Ceci va directement à l’encontre des objectifs poursuivis par le projet « justice du XXIème siècle » qui avait l’ambition de rapprocher le justiciable de sa justice pour lui en faciliter l’accès.
 
Comment cela sera-t-il possible si des Barreaux disparaissent et si les avocats se concentrent sur les seules métropoles urbaines ?
 
Comment sera-t-il possible, si des Barreaux disparaissent, d’assurer la défense des libertés sur tout le territoire ?
 
Enfin, la fragilisation économique des cabinets d’avocats se traduira par des pertes d’emplois : il en résultera une décroissance de l’activité.
 
La question de l’indépendance de l’avocat est encore plus cruciale ; l’ouverture à des capitaux extérieurs représente un risque majeur de dépendance économique des avocats et de leurs cabinets. De même, pour l’exercice comme salarié d’entreprise.
 
L’avocat salarié en entreprise, en lien de subordination avec son employeur, ne pourra pas jouir d’une véritable indépendance ; il ne pourra pas davantage invoquer le secret professionnel qui protège le client de l’avocat indépendant, mais pas l’employeur de l’avocat salarié ; sur ce point, le dernier état du projet envisage de créer un secret professionnel spécifique bien étrange.
 
Il est illusoire de penser que le marché régulera ce qui aura été déréglementé. On verra fleurir les conflits d’intérêts ; la dépendance économique des praticiens orientera leur comportement ; globalement, l’accès au droit et à l’organisation judiciaire, ainsi que la qualité des travaux qui seront soumis aux juges, se dégraderont immanquablement.
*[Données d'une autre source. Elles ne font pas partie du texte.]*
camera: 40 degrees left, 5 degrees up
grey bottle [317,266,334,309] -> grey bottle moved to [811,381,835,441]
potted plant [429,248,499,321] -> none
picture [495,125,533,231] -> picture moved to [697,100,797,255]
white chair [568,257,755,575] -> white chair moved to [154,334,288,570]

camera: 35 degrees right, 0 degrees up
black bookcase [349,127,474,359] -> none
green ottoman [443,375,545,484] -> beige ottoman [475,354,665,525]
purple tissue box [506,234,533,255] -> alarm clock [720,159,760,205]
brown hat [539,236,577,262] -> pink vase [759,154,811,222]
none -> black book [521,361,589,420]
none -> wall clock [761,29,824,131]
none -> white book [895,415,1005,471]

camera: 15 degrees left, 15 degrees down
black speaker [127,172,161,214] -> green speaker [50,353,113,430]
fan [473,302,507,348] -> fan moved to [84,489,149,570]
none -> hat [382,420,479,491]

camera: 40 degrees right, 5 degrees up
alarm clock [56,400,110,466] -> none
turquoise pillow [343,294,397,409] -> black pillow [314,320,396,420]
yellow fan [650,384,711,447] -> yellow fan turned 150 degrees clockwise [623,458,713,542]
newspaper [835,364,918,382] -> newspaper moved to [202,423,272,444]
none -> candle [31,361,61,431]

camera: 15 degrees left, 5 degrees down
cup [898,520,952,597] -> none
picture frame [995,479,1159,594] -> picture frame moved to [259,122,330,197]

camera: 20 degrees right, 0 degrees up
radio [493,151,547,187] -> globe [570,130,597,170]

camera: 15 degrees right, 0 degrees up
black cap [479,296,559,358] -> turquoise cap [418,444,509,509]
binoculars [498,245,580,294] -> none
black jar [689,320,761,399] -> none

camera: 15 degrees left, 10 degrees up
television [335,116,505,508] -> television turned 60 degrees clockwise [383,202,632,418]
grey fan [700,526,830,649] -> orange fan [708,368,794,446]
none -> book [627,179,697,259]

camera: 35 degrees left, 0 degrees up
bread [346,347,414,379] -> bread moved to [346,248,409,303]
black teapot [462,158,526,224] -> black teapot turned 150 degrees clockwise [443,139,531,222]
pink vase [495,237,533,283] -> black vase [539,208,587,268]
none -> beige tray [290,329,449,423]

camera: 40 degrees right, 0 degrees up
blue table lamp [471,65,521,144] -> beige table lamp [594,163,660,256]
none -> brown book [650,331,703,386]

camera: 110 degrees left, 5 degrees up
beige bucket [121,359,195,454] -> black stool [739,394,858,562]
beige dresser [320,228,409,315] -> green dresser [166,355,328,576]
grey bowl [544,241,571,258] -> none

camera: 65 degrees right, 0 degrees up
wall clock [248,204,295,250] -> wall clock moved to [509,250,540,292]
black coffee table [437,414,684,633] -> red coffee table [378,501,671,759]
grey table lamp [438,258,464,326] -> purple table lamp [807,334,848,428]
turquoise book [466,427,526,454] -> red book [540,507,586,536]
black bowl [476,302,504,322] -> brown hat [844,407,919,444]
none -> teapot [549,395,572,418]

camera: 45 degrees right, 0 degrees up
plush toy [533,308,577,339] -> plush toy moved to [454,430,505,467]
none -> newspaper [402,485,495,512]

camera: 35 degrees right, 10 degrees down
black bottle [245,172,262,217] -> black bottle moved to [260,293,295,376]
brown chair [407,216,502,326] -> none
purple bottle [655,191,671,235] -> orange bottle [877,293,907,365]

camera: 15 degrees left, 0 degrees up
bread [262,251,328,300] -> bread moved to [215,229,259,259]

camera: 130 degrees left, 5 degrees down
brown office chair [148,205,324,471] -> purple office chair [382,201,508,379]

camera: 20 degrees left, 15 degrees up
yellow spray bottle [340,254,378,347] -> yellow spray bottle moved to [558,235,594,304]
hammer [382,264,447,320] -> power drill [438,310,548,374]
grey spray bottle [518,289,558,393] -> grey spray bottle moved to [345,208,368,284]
Notre démocratie n’en sortira pas renforcée.
 
Faut-il rappeler que la Cour de Justice des Communautés européennes (CJCE) a décidé (arrêt WOUTERS du 19/02/02) que « l’indépendance constitue une garantie essentielle pour le justiciable et le pouvoir judiciaire ».
 
Dans sa dernière mouture, le projet renverse le principe de l’incompatibilité de l’exercice professionnel ; l’avocat pourrait exercer toute autre activité autorisée par décret ou par délibération du conseil de l’ordre dont il dépend. De cette libéralisation outrancière et porteuse de lourds dangers, les avocats ne veulent pas.
 
Pour toutes ces raisons, les 163 Bâtonniers des régions de France et d’Outre-Mer demandent solennellement :
 
-le retrait pur et simple du projet de réforme en l’état
 
-la mise en place d’une réelle concertation, sous l’égide du Ministère de la Justice, qui permettrait de préparer des évolutions non seulement nécessaires au regard des enjeux supérieurs qui sont en cause, mais aussi respectueuses des milliers d’hommes et defemmes qui travaillent au service de nos concitoyens et au service de la Justice républicaine dans le respect d’une éthique professionnelle toujours plus exigeante.
 
Dans cette attente,
 
Je vous prie d’agréer, Monsieur le Premier ministre, l’expression de ma très haute considération.